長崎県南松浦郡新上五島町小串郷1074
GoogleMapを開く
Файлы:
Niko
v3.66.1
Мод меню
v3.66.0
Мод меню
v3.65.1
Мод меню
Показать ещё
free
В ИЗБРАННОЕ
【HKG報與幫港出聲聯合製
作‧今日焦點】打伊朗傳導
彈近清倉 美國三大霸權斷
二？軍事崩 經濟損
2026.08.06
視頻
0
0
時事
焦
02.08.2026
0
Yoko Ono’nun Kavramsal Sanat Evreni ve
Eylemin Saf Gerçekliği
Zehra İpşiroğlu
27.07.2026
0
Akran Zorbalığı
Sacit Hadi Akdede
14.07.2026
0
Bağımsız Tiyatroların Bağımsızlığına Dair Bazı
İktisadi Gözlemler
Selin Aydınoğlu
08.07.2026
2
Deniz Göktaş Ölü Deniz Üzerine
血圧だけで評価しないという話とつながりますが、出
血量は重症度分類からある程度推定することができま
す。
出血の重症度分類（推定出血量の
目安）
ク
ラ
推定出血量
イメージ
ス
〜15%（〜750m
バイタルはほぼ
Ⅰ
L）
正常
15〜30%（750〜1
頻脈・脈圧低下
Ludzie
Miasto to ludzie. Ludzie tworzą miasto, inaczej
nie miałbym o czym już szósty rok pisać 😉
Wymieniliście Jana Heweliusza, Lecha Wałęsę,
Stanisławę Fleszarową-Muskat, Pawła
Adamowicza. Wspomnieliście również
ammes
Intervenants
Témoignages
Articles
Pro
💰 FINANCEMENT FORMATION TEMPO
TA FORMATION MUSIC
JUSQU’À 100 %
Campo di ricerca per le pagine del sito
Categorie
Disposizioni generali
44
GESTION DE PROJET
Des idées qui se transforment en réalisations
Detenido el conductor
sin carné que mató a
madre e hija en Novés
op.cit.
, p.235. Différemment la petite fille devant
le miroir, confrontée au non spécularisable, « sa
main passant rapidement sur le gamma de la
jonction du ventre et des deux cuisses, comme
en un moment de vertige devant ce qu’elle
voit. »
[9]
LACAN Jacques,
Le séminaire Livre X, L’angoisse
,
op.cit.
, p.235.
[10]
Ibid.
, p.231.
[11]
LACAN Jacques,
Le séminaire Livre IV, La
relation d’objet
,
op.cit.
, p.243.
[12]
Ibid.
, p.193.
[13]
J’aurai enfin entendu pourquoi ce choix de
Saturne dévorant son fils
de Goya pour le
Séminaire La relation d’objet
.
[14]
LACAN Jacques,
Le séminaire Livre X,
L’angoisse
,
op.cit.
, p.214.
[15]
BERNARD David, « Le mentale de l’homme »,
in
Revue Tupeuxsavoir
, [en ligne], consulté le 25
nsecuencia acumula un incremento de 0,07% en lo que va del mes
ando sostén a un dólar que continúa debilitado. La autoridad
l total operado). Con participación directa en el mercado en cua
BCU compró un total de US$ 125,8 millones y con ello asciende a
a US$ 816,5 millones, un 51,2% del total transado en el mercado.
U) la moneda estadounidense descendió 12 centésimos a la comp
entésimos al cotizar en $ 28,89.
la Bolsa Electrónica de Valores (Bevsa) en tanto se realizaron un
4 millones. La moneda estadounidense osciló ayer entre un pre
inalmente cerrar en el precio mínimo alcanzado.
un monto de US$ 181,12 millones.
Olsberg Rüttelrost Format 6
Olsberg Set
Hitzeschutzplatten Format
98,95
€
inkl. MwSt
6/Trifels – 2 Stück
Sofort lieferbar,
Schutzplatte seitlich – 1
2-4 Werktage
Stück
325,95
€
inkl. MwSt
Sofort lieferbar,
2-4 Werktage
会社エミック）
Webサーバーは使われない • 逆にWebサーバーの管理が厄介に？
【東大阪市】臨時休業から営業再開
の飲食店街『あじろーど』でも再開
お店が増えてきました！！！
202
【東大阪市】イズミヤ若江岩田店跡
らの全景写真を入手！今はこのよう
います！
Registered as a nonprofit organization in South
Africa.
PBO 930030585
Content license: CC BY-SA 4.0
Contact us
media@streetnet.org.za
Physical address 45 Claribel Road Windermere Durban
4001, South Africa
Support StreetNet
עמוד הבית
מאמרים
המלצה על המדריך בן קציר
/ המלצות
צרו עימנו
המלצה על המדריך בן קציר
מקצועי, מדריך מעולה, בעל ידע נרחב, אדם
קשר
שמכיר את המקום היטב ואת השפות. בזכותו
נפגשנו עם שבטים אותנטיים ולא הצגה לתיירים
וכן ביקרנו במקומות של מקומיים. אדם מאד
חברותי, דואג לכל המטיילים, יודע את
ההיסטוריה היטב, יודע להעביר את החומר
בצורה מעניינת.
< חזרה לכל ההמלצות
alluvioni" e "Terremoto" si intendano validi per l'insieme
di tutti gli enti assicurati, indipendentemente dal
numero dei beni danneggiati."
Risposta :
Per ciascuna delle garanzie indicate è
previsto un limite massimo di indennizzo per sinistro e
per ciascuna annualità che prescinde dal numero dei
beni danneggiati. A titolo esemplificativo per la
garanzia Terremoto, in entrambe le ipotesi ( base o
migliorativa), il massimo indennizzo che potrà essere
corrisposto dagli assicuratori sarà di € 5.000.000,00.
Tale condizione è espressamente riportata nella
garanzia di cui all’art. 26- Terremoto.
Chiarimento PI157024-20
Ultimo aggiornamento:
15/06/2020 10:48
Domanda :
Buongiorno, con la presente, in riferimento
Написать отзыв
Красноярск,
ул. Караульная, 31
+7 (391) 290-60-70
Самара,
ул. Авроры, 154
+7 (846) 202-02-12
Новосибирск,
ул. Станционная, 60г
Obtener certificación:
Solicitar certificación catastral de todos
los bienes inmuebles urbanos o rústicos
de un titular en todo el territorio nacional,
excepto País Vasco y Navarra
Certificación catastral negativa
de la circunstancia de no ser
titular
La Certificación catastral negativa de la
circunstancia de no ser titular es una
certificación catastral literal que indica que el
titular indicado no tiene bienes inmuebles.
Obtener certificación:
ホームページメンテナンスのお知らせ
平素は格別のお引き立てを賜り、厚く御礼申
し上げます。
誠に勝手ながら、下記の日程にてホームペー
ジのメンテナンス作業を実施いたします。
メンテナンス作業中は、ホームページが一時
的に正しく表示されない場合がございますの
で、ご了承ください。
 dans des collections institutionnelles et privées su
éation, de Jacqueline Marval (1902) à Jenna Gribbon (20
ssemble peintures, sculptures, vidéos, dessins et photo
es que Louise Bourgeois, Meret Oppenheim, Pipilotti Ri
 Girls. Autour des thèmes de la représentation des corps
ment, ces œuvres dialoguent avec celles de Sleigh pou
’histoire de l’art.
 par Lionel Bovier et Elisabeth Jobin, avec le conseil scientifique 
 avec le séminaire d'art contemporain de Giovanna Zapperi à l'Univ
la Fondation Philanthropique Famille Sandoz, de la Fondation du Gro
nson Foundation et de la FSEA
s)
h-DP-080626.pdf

**PROBLEM DETAILS**
Return every line of text in each of the rows above, unchanged and in the original order.

**RESPONSE AREA**
長崎県南松浦郡新上五島町小串郷1074
GoogleMapを開く
Файлы:
Niko
v3.66.1
Мод меню
v3.66.0
Мод меню
v3.65.1
Мод меню
Показать ещё
free
В ИЗБРАННОЕ
【HKG報與幫港出聲聯合製
作‧今日焦點】打伊朗傳導
彈近清倉 美國三大霸權斷
二？軍事崩 經濟損
2026.08.06
視頻
0
0
時事
焦
02.08.2026
0
Yoko Ono’nun Kavramsal Sanat Evreni ve
Eylemin Saf Gerçekliği
Zehra İpşiroğlu
27.07.2026
0
Akran Zorbalığı
Sacit Hadi Akdede
14.07.2026
0
Bağımsız Tiyatroların Bağımsızlığına Dair Bazı
İktisadi Gözlemler
Selin Aydınoğlu
08.07.2026
2
Deniz Göktaş Ölü Deniz Üzerine
血圧だけで評価しないという話とつながりますが、出
血量は重症度分類からある程度推定することができま
す。
出血の重症度分類（推定出血量の
目安）
ク
ラ
推定出血量
イメージ
ス
〜15%（〜750m
バイタルはほぼ
Ⅰ
L）
正常
15〜30%（750〜1
頻脈・脈圧低下
Ludzie
Miasto to ludzie. Ludzie tworzą miasto, inaczej
nie miałbym o czym już szósty rok pisać 😉
Wymieniliście Jana Heweliusza, Lecha Wałęsę,
Stanisławę Fleszarową-Muskat, Pawła
Adamowicza. Wspomnieliście również
ammes
Intervenants
Témoignages
Articles
Pro
💰 FINANCEMENT FORMATION TEMPO
TA FORMATION MUSIC
JUSQU’À 100 %
Campo di ricerca per le pagine del sito
Categorie
Disposizioni generali
44
GESTION DE PROJET
Des idées qui se transforment en réalisations
Detenido el conductor
sin carné que mató a
madre e hija en Novés
op.cit.
, p.235. Différemment la petite fille devant
le miroir, confrontée au non spécularisable, « sa
main passant rapidement sur le gamma de la
jonction du ventre et des deux cuisses, comme
en un moment de vertige devant ce qu’elle
voit. »
[9]
LACAN Jacques,
Le séminaire Livre X, L’angoisse
,
op.cit.
, p.235.
[10]
Ibid.
, p.231.
[11]
LACAN Jacques,
Le séminaire Livre IV, La
relation d’objet
,
op.cit.
, p.243.
[12]
Ibid.
, p.193.
[13]
J’aurai enfin entendu pourquoi ce choix de
Saturne dévorant son fils
de Goya pour le
Séminaire La relation d’objet
.
[14]
LACAN Jacques,
Le séminaire Livre X,
L’angoisse
,
op.cit.
, p.214.
[15]
BERNARD David, « Le mentale de l’homme »,
in
Revue Tupeuxsavoir
, [en ligne], consulté le 25
nsecuencia acumula un incremento de 0,07% en lo que va del mes
ando sostén a un dólar que continúa debilitado. La autoridad
l total operado). Con participación directa en el mercado en cua
BCU compró un total de US$ 125,8 millones y con ello asciende a
a US$ 816,5 millones, un 51,2% del total transado en el mercado.
U) la moneda estadounidense descendió 12 centésimos a la comp
entésimos al cotizar en $ 28,89.
la Bolsa Electrónica de Valores (Bevsa) en tanto se realizaron un
4 millones. La moneda estadounidense osciló ayer entre un pre
inalmente cerrar en el precio mínimo alcanzado.
un monto de US$ 181,12 millones.
Olsberg Rüttelrost Format 6
Olsberg Set
Hitzeschutzplatten Format
98,95
€
inkl. MwSt
6/Trifels – 2 Stück
Sofort lieferbar,
Schutzplatte seitlich – 1
2-4 Werktage
Stück
325,95
€
inkl. MwSt
Sofort lieferbar,
2-4 Werktage
会社エミック）
Webサーバーは使われない • 逆にWebサーバーの管理が厄介に？
【東大阪市】臨時休業から営業再開
の飲食店街『あじろーど』でも再開
お店が増えてきました！！！
202
【東大阪市】イズミヤ若江岩田店跡
らの全景写真を入手！今はこのよう
います！
Registered as a nonprofit organization in South
Africa.
PBO 930030585
Content license: CC BY-SA 4.0
Contact us
media@streetnet.org.za
Physical address 45 Claribel Road Windermere Durban
4001, South Africa
Support StreetNet
עמוד הבית
מאמרים
המלצה על המדריך בן קציר
/ המלצות
צרו עימנו
המלצה על המדריך בן קציר
מקצועי, מדריך מעולה, בעל ידע נרחב, אדם
קשר
שמכיר את המקום היטב ואת השפות. בזכותו
נפגשנו עם שבטים אותנטיים ולא הצגה לתיירים
וכן ביקרנו במקומות של מקומיים. אדם מאד
חברותי, דואג לכל המטיילים, יודע את
ההיסטוריה היטב, יודע להעביר את החומר
בצורה מעניינת.
< חזרה לכל ההמלצות
alluvioni" e "Terremoto" si intendano validi per l'insieme
di tutti gli enti assicurati, indipendentemente dal
numero dei beni danneggiati."
Risposta :
Per ciascuna delle garanzie indicate è
previsto un limite massimo di indennizzo per sinistro e
per ciascuna annualità che prescinde dal numero dei
beni danneggiati. A titolo esemplificativo per la
garanzia Terremoto, in entrambe le ipotesi ( base o
migliorativa), il massimo indennizzo che potrà essere
corrisposto dagli assicuratori sarà di € 5.000.000,00.
Tale condizione è espressamente riportata nella
garanzia di cui all’art. 26- Terremoto.
Chiarimento PI157024-20
Ultimo aggiornamento:
15/06/2020 10:48
Domanda :
Buongiorno, con la presente, in riferimento
Написать отзыв
Красноярск,
ул. Караульная, 31
+7 (391) 290-60-70
Самара,
ул. Авроры, 154
+7 (846) 202-02-12
Новосибирск,
ул. Станционная, 60г
Obtener certificación:
Solicitar certificación catastral de todos
los bienes inmuebles urbanos o rústicos
de un titular en todo el territorio nacional,
excepto País Vasco y Navarra
Certificación catastral negativa
de la circunstancia de no ser
titular
La Certificación catastral negativa de la
circunstancia de no ser titular es una
certificación catastral literal que indica que el
titular indicado no tiene bienes inmuebles.
Obtener certificación:
ホームページメンテナンスのお知らせ
平素は格別のお引き立てを賜り、厚く御礼申
し上げます。
誠に勝手ながら、下記の日程にてホームペー
ジのメンテナンス作業を実施いたします。
メンテナンス作業中は、ホームページが一時
的に正しく表示されない場合がございますの
で、ご了承ください。
 dans des collections institutionnelles et privées su
éation, de Jacqueline Marval (1902) à Jenna Gribbon (20
ssemble peintures, sculptures, vidéos, dessins et photo
es que Louise Bourgeois, Meret Oppenheim, Pipilotti Ri
 Girls. Autour des thèmes de la représentation des corps
ment, ces œuvres dialoguent avec celles de Sleigh pou
’histoire de l’art.
 par Lionel Bovier et Elisabeth Jobin, avec le conseil scientifique 
 avec le séminaire d'art contemporain de Giovanna Zapperi à l'Univ
la Fondation Philanthropique Famille Sandoz, de la Fondation du Gro
nson Foundation et de la FSEA
s)
h-DP-080626.pdf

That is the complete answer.